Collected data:
[Start of Attachment]
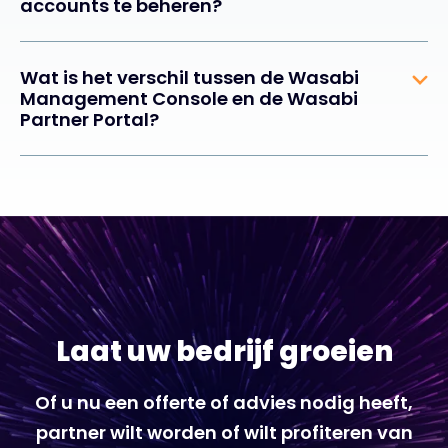
accounts te beheren?
Wat is het verschil tussen de Wasabi
Management Console en de Wasabi
Partner Portal?
Laat uw bedrijf groeien
Of u nu een offerte of advies nodig heeft,
partner wilt worden of wilt profiteren van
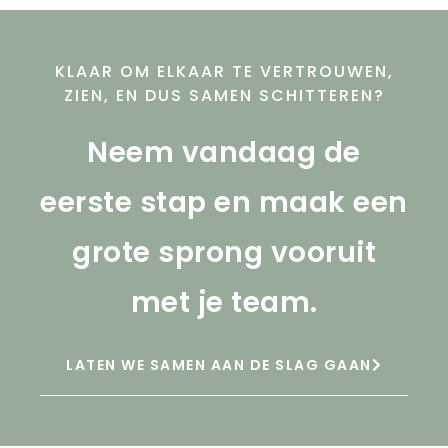
KLAAR OM ELKAAR TE VERTROUWEN,
ZIEN, EN DUS SAMEN SCHITTEREN?
Neem vandaag de
eerste stap en maak een
grote sprong vooruit
met je team.
LATEN WE SAMEN AAN DE SLAG GAAN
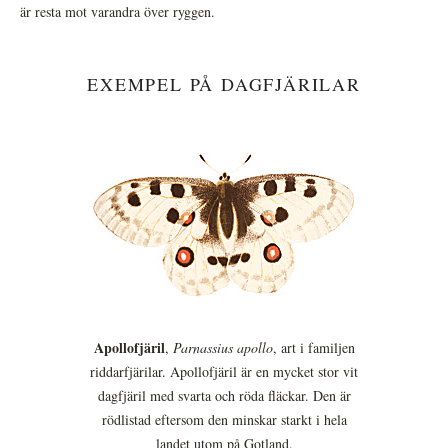
är resta mot varandra över ryggen.
EXEMPEL PÅ DAGFJÄRILAR
Apollofjäril
,
Parnassius apollo
, art i familjen
riddarfjärilar. Apollofjäril är en mycket stor vit
dagfjäril med svarta och röda fläckar. Den är
rödlistad eftersom den minskar starkt i hela
landet utom på Gotland.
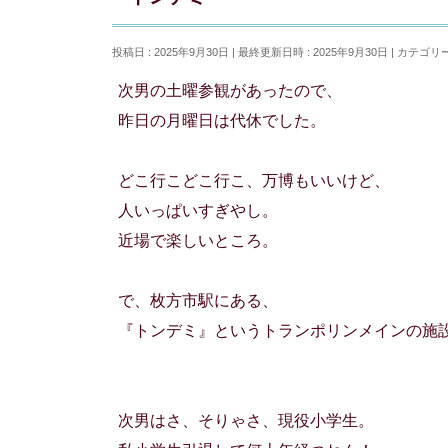
投稿日 : 2025年9月30日
最終更新日時 : 2025年9月30日
カテゴリー
次男の土曜参観があったので、
昨日の月曜日は代休でした。
どこ行こどこ行こ、万博もいいけど、
人いっぱいすぎやし。
近場で楽しいところ。
で、枚方市駅にある、
『トンデミ』というトランポリンメインの施
次男はさ、そりゃさ、現役小学生。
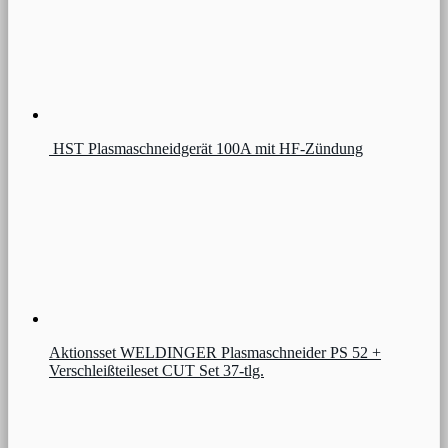
HST Plasmaschneidgerät 100A mit HF-Zündung
Aktionsset WELDINGER Plasmaschneider PS 52 +
Verschleißteileset CUT Set 37-tlg.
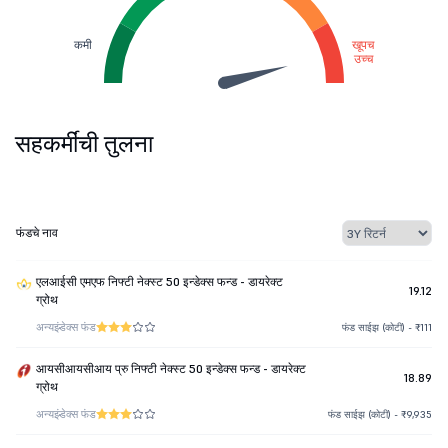
कमी
खूपच
उच्च
सहकर्मींची तुलना
फंडचे नाव
एलआईसी एमएफ निफ्टी नेक्स्ट 50 इन्डेक्स फन्ड - डायरेक्ट
19.12
ग्रोथ
अन्य
इंडेक्स फंड
फंड साईझ (कोटी) - ₹111
आयसीआयसीआय प्रु निफ्टी नेक्स्ट 50 इन्डेक्स फन्ड - डायरेक्ट
18.89
ग्रोथ
अन्य
इंडेक्स फंड
फंड साईझ (कोटी) - ₹9,935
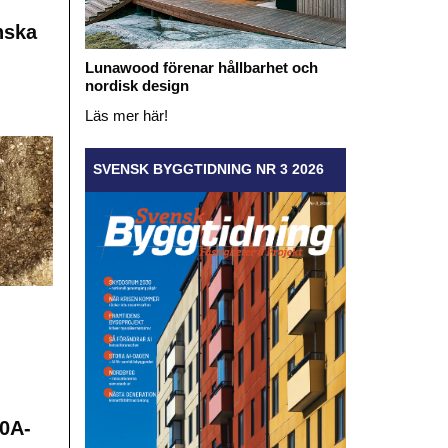
nska
Lunawood förenar hållbarhet och
nordisk design
Läs mer här!
SVENSK BYGGTIDNING NR 3 2026
0A-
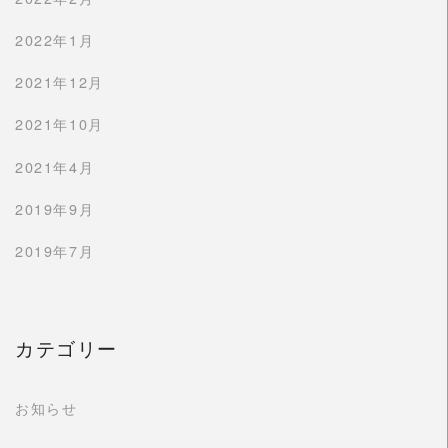
2022年1月
2021年12月
2021年10月
2021年4月
2019年9月
2019年7月
カテゴリー
お知らせ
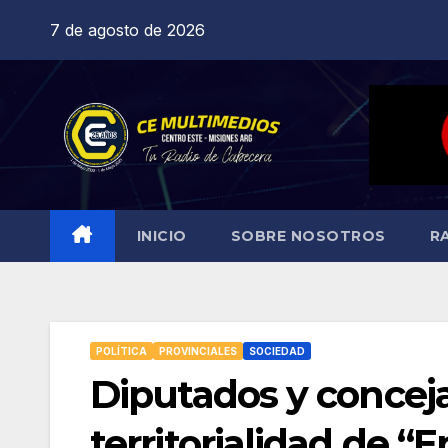
Saltar
7 de agosto de 2026
al
contenido
INICIO
SOBRE NOSOTROS
R
POLÍTICA
PROVINCIALES
SOCIEDAD
Diputados y conceja
territorialidad de “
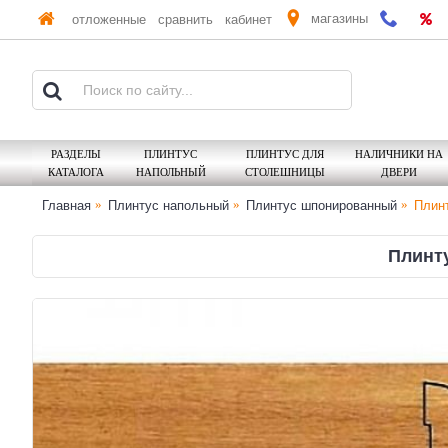
магазины
отложенные
сравнить
кабинет
РАЗДЕЛЫ
ПЛИНТУС
ПЛИНТУС ДЛЯ
НАЛИЧНИКИ НА
КАТАЛОГА
НАПОЛЬНЫЙ
СТОЛЕШНИЦЫ
ДВЕРИ
Главная
Плинтус напольный
Плинтус шпонированный
Плин
Плинт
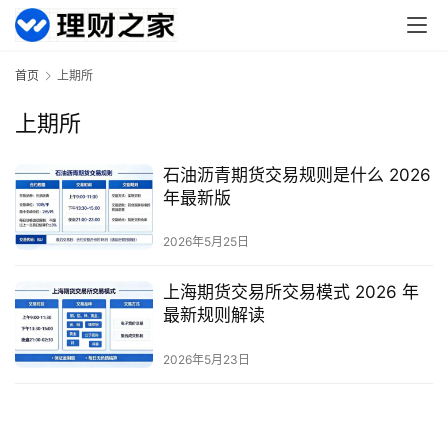
货
外
首页
上期所
盘
期
上期所
货
石油沥青期货交易规则是什么 2026
德
年最新版
指
2026年5月25日
期
货
上海期货交易所交易模式 2026 年
最新规则解读
恒
指
2026年5月23日
期
货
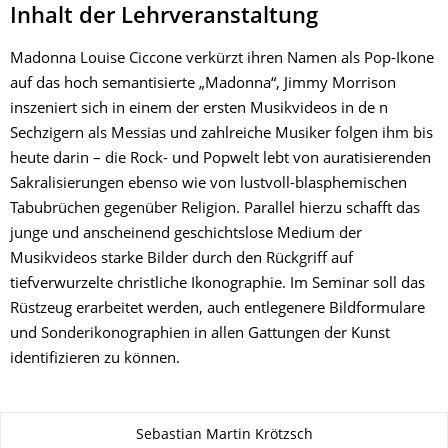
Inhalt der Lehrveranstaltung
Madonna Louise Ciccone verkürzt ihren Namen als Pop-Ikone
auf das hoch semantisierte „Madonna“, Jimmy Morrison
inszeniert sich in einem der ersten Musikvideos in de n
Sechzigern als Messias und zahlreiche Musiker folgen ihm bis
heute darin – die Rock- und Popwelt lebt von auratisierenden
Sakralisierungen ebenso wie von lustvoll-blasphemischen
Tabubrüchen gegenüber Religion. Parallel hierzu schafft das
junge und anscheinend geschichtslose Medium der
Musikvideos starke Bilder durch den Rückgriff auf
tiefverwurzelte christliche Ikonographie. Im Seminar soll das
Rüstzeug erarbeitet werden, auch entlegenere Bildformulare
und Sonderikonographien in allen Gattungen der Kunst
identifizieren zu können.
Zu dieser Seite
Sebastian Martin Krötzsch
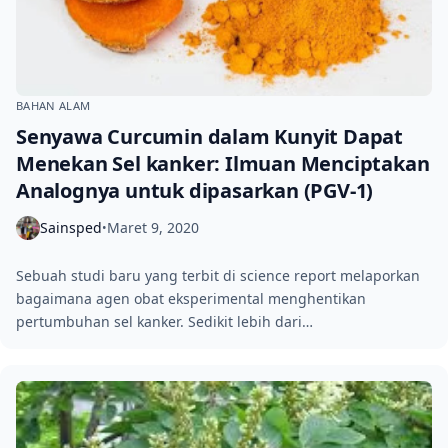
BAHAN ALAM
Senyawa Curcumin dalam Kunyit Dapat
Menekan Sel kanker: Ilmuan Menciptakan
Analognya untuk dipasarkan (PGV-1)
Sainsped
Maret 9, 2020
•
Sebuah studi baru yang terbit di science report melaporkan
bagaimana agen obat eksperimental menghentikan
pertumbuhan sel kanker. Sedikit lebih dari…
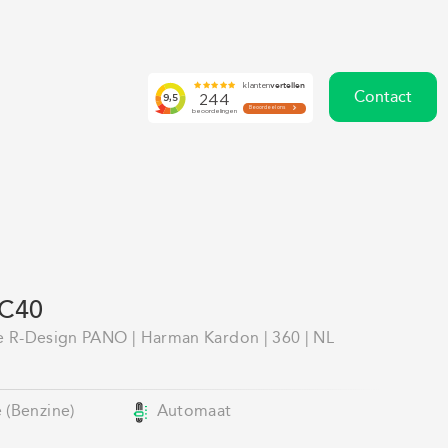
Contact
XC40
 R-Design PANO | Harman Kardon | 360 | NL
 (Benzine)
Automaat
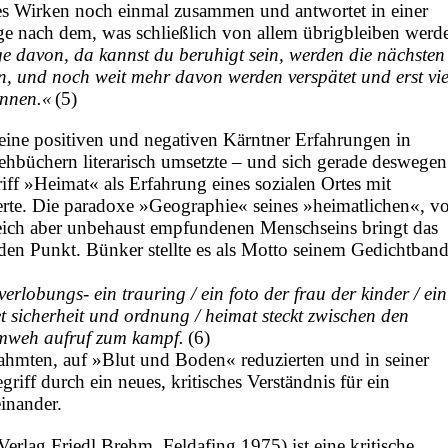
sches Wirken noch einmal zusammen und antwortet in einer
e nach dem, was schließlich von allem übrigbleiben werde
ge davon, da kannst du beruhigt sein, werden die nächsten
en, und noch weit mehr davon werden verspätet und erst vie
ennen.«
(5)
 seine positiven und negativen Kärntner Erfahrungen in
hbüchern literarisch umsetzte – und sich gerade deswegen
iff »Heimat« als Erfahrung eines sozialen Ortes mit
erte. Die paradoxe »Geographie« seines »heimatlichen«, v
eich aber unbehaust empfundenen Menschseins bringt das
den Punkt. Bünker stellte es als Motto seinem Gedichtban
verlobungs- ein trauring / ein foto der frau der kinder / ein
et sicherheit und ordnung / heimat steckt zwischen den
heimweh aufruf zum kampf.
(6)
nahmten, auf »Blut und B­oden« reduzierten und in seiner
riff durch ein neues, kritisches Verständnis für ein
einander.
Verlag Friedl Brehm, Feldafing 1975) ist eine kritische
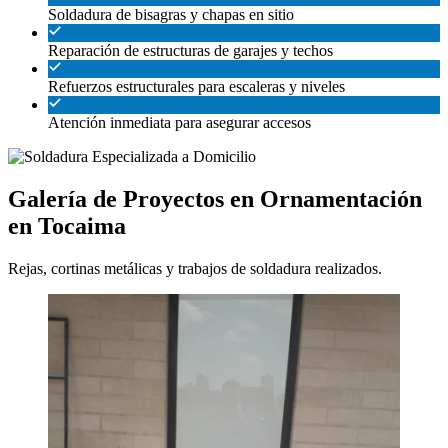
Soldadura de bisagras y chapas en sitio
Reparación de estructuras de garajes y techos
Refuerzos estructurales para escaleras y niveles
Atención inmediata para asegurar accesos
Galería de Proyectos en Ornamentación
en Tocaima
Rejas, cortinas metálicas y trabajos de soldadura realizados.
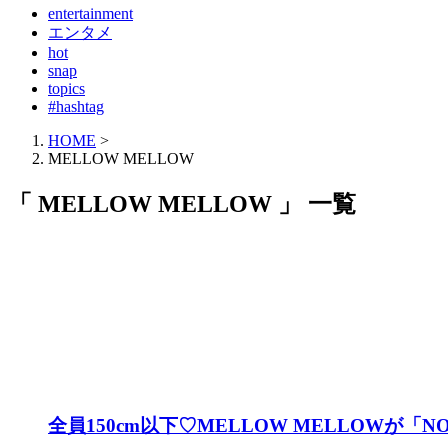
entertainment
エンタメ
hot
snap
topics
#hashtag
HOME
>
MELLOW MELLOW
「 MELLOW MELLOW 」 一覧
全員150cm以下♡MELLOW MELLOWが「NO 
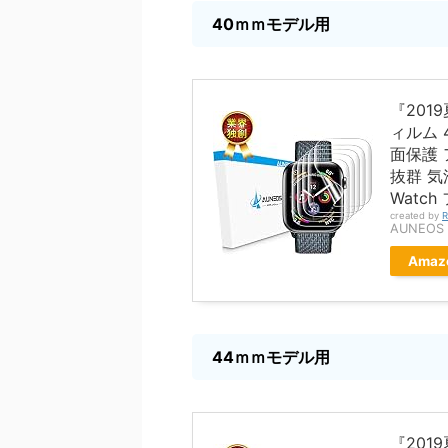
40ｍｍモデル用
『2019夏
ィルム 
面保護 
抜群 気
Watch
created by
R
AUNEOS
Amaz
44ｍｍモデル用
『2019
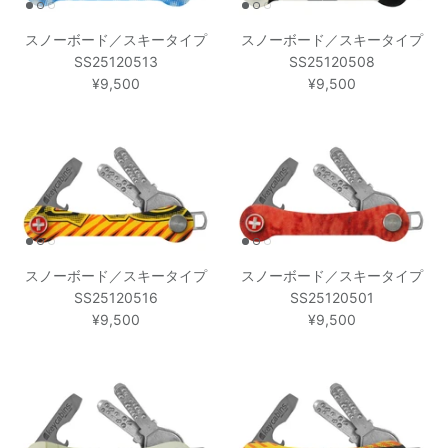
スノーボード／スキータイプ
スノーボード／スキータイプ
SS25120513
SS25120508
¥9,500
¥9,500
スノーボード／スキータイプ
スノーボード／スキータイプ
SS25120516
SS25120501
¥9,500
¥9,500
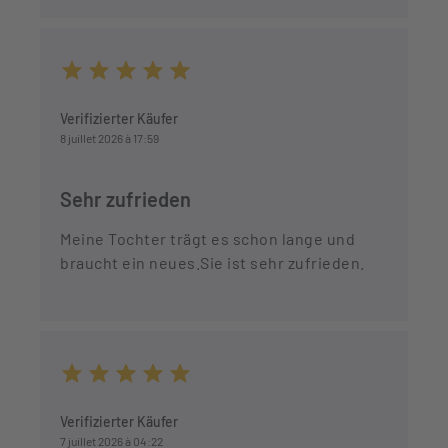
Durchschnittliche Bewertung von 5 von 5 Sternen
Verifizierter Käufer
8 juillet 2026 à 17:59
Sehr zufrieden
Meine Tochter trägt es schon lange und
braucht ein neues.Sie ist sehr zufrieden.
Durchschnittliche Bewertung von 5 von 5 Sternen
Verifizierter Käufer
7 juillet 2026 à 04:22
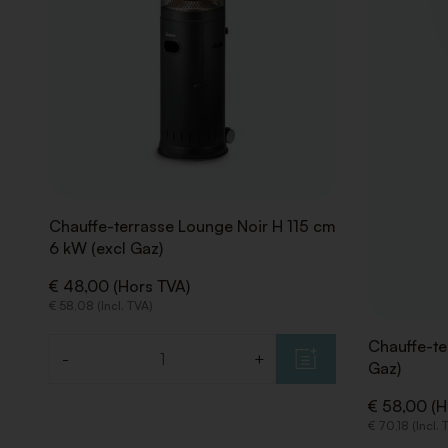
DE
SOUHAITS
Chauffe-terrasse Lounge Noir H 115 cm
6 kW (excl Gaz)
€ 48,00 (Hors TVA)
€ 58,08 (Incl. TVA)
Chauffe-te
-
+
Gaz)
Quantité
€ 58,00 (H
€ 70,18 (Incl. 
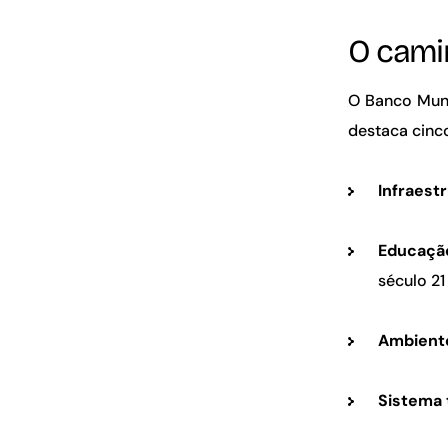
O cami
O Banco Mund
destaca cinco
Infraest
Educaçã
século 21
Ambiente
Sistema 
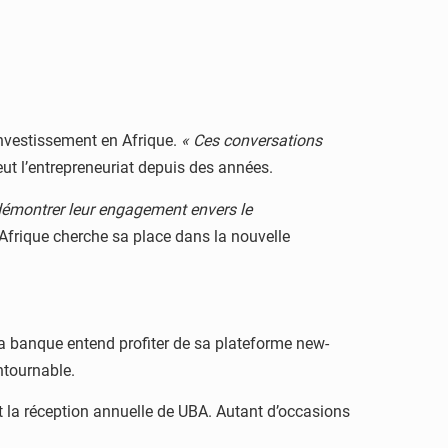
nvestissement en Afrique.
« Ces conversations
ut l’entrepreneuriat depuis des années.
démontrer leur engagement envers le
’Afrique cherche sa place dans la nouvelle
a banque entend profiter de sa plateforme new-
ntournable.
t la réception annuelle de UBA. Autant d’occasions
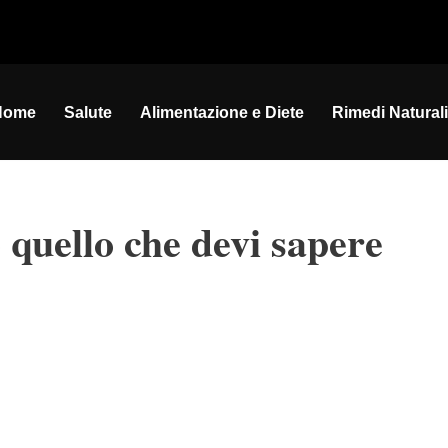
Home
Salute
Alimentazione e Diete
Rimedi Naturali
 quello che devi sapere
[End of Attachment]
In your copy, include no pictures, but set down every record exactly.

EXERCISE SOLUTION
accounts te beheren?
Wat is het verschil tussen de Wasabi
Management Console en de Wasabi
Partner Portal?
Laat uw bedrijf groeien
Of u nu een offerte of advies nodig heeft,
partner wilt worden of wilt profiteren van
KLAAR OM ELKAAR TE VERTROUWEN,
ZIEN, EN DUS SAMEN SCHITTEREN?
Neem vandaag de
eerste stap en maak een
grote sprong vooruit
met je team.
LATEN WE SAMEN AAN DE SLAG GAAN
är resta mot varandra över ryggen.
EXEMPEL PÅ DAGFJÄRILAR
Apollofjäril
,
Parnassius apollo
, art i familjen
riddarfjärilar. Apollofjäril är en mycket stor vit
dagfjäril med svarta och röda fläckar. Den är
rödlistad eftersom den minskar starkt i hela
landet utom på Gotland.
投稿日 : 2025年9月30日
最終更新日時 : 2025年9月30日
カテゴリー
次男の土曜参観があったので、
昨日の月曜日は代休でした。
どこ行こどこ行こ、万博もいいけど、
人いっぱいすぎやし。
近場で楽しいところ。
で、枚方市駅にある、
『トンデミ』というトランポリンメインの施
次男はさ、そりゃさ、現役小学生。
HST Plasmaschneidgerät 100A mit HF-Zündung
Aktionsset WELDINGER Plasmaschneider PS 52 +
Verschleißteileset CUT Set 37-tlg.
कमी
खूपच
उच्च
सहकर्मींची तुलना
फंडचे नाव
एलआईसी एमएफ निफ्टी नेक्स्ट 50 इन्डेक्स फन्ड - डायरेक्ट
19.12
ग्रोथ
अन्य
इंडेक्स फंड
फंड साईझ (कोटी) - ₹111
आयसीआयसीआय प्रु निफ्टी नेक्स्ट 50 इन्डेक्स फन्ड - डायरेक्ट
18.89
ग्रोथ
अन्य
इंडेक्स फंड
फंड साईझ (कोटी) - ₹9,935
nska
Lunawood förenar hållbarhet och
nordisk design
Läs mer här!
SVENSK BYGGTIDNING NR 3 2026
0A-
2022年1月
2021年12月
2021年10月
2021年4月
2019年9月
2019年7月
カテゴリー
お知らせ
Saltar
7 de agosto de 2026
al
contenido
INICIO
SOBRE NOSOTROS
R
POLÍTICA
PROVINCIALES
SOCIEDAD
Diputados y conceja
territorialidad de “
магазины
отложенные
сравнить
кабинет
РАЗДЕЛЫ
ПЛИНТУС
ПЛИНТУС ДЛЯ
НАЛИЧНИКИ НА
КАТАЛОГА
НАПОЛЬНЫЙ
СТОЛЕШНИЦЫ
ДВЕРИ
Главная
Плинтус напольный
Плинтус шпонированный
Плин
Плинт
货
外
首页
上期所
盘
期
上期所
货
石油沥青期货交易规则是什么 2026
德
年最新版
指
2026年5月25日
期
货
上海期货交易所交易模式 2026 年
最新规则解读
恒
指
2026年5月23日
期
货
Inhalt der Lehrveranstaltung
Madonna Louise Ciccone verkürzt ihren Namen als Pop-Ikone
auf das hoch semantisierte „Madonna“, Jimmy Morrison
inszeniert sich in einem der ersten Musikvideos in de n
Sechzigern als Messias und zahlreiche Musiker folgen ihm bis
heute darin – die Rock- und Popwelt lebt von auratisierenden
Sakralisierungen ebenso wie von lustvoll-blasphemischen
Tabubrüchen gegenüber Religion. Parallel hierzu schafft das
junge und anscheinend geschichtslose Medium der
Musikvideos starke Bilder durch den Rückgriff auf
tiefverwurzelte christliche Ikonographie. Im Seminar soll das
Rüstzeug erarbeitet werden, auch entlegenere Bildformulare
und Sonderikonographien in allen Gattungen der Kunst
identifizieren zu können.
Zu dieser Seite
Sebastian Martin Krötzsch
BAHAN ALAM
Senyawa Curcumin dalam Kunyit Dapat
Menekan Sel kanker: Ilmuan Menciptakan
Analognya untuk dipasarkan (PGV-1)
Sainsped
Maret 9, 2020
•
Sebuah studi baru yang terbit di science report melaporkan
bagaimana agen obat eksperimental menghentikan
pertumbuhan sel kanker. Sedikit lebih dari…
Contact
XC40
 R-Design PANO | Harman Kardon | 360 | NL
 (Benzine)
Automaat
sches Wirken noch einmal zusammen und antwortet in einer
e nach dem, was schließlich von allem übrigbleiben werde
ge davon, da kannst du beruhigt sein, werden die nächsten
en, und noch weit mehr davon werden verspätet und erst vie
ennen.«
(5)
 seine positiven und negativen Kärntner Erfahrungen in
hbüchern literarisch umsetzte – und sich gerade deswegen
iff »Heimat« als Erfahrung eines sozialen Ortes mit
erte. Die paradoxe »Geographie« seines »heimatlichen«, v
eich aber unbehaust empfundenen Menschseins bringt das
den Punkt. Bünker stellte es als Motto seinem Gedichtban
verlobungs- ein trauring / ein foto der frau der kinder / ein
et sicherheit und ordnung / heimat steckt zwischen den
heimweh aufruf zum kampf.
(6)
nahmten, auf »Blut und B­oden« reduzierten und in seiner
riff durch ein neues, kritisches Verständnis für ein
einander.
Verlag Friedl Brehm, Feldafing 1975) ist eine kritische
Soldadura de bisagras y chapas en sitio
Reparación de estructuras de garajes y techos
Refuerzos estructurales para escaleras y niveles
Atención inmediata para asegurar accesos
Galería de Proyectos en Ornamentación
en Tocaima
Rejas, cortinas metálicas y trabajos de soldadura realizados.
entertainment
エンタメ
hot
snap
topics
#hashtag
HOME
>
MELLOW MELLOW
「 MELLOW MELLOW 」 一覧
全員150cm以下♡MELLOW MELLOWが「NO 
40ｍｍモデル用
『2019夏
ィルム 
面保護 
抜群 気
Watch
created by
R
AUNEOS
Amaz
44ｍｍモデル用
『2019
スノーボード／スキータイプ
スノーボード／スキータイプ
SS25120513
SS25120508
¥9,500
¥9,500
スノーボード／スキータイプ
スノーボード／スキータイプ
SS25120516
SS25120501
¥9,500
¥9,500
Durchschnittliche Bewertung von 5 von 5 Sternen
Verifizierter Käufer
8 juillet 2026 à 17:59
Sehr zufrieden
Meine Tochter trägt es schon lange und
braucht ein neues.Sie ist sehr zufrieden.
Durchschnittliche Bewertung von 5 von 5 Sternen
Verifizierter Käufer
7 juillet 2026 à 04:22
DE
SOUHAITS
Chauffe-terrasse Lounge Noir H 115 cm
6 kW (excl Gaz)
€ 48,00 (Hors TVA)
€ 58,08 (Incl. TVA)
Chauffe-te
-
+
Gaz)
Quantité
€ 58,00 (H
€ 70,18 (Incl. 
O cami
O Banco Mund
destaca cinco
Infraest
Educaçã
século 21
Ambiente
Sistema 
nvestissement en Afrique.
« Ces conversations
ut l’entrepreneuriat depuis des années.
démontrer leur engagement envers le
’Afrique cherche sa place dans la nouvelle
a banque entend profiter de sa plateforme new-
ntournable.
t la réception annuelle de UBA. Autant d’occasions
Home
Salute
Alimentazione e Diete
Rimedi Naturali
 quello che devi sapere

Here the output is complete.